The following is an excerpt from David King Dunaway’s book, “How Can I Keep From Singing?: The Ballad of Pete Seeger.”
THE PEEKSKILL RIOTS were an unsubtle threat that drew leftists together. “The people in Peekskill were calling out to the rest of America,” said Seeger, remembering his alarm. “Whenever you find a Commie around, do something about it-don’t wait for the long process of the law, do it right away, because our country is in danger.”
Two weeks after the event, Lee Hays, Pete Seeger, and friends had worked up a new song, “Hold the Line.”
Let me tell you the story of a line that was held,
And many men and women whose courage we know well;
As they held the line at Peekskill on that long September day, We will hold the line forever till the people have their way.
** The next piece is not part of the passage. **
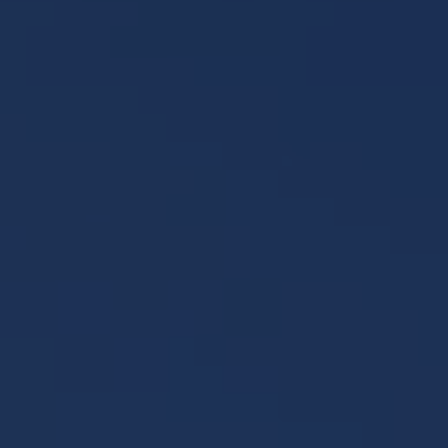
NEWSLET
Souhlasím se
Hold the line! Hold the line!
As we held the line at Peekskill we will hold it everywhere.
Which line was really held? The one separating radicals from the rest of America? The Party’s? Or perhaps the barrier separating civil liberties from mob rule-but this line had broken down.
At first glance, “Hold the Line” seems a bluff. The cold war was heating up, and only a few months later the junior senator from Wisconsin, Joe McCarthy, would begin waving his list of secret Communists. But Seeger was terribly serious about the song; optimism and perseverance were the bedrock of his art, a music born of political adversity. His songs were blunt weapons, but he lanced them with all his might.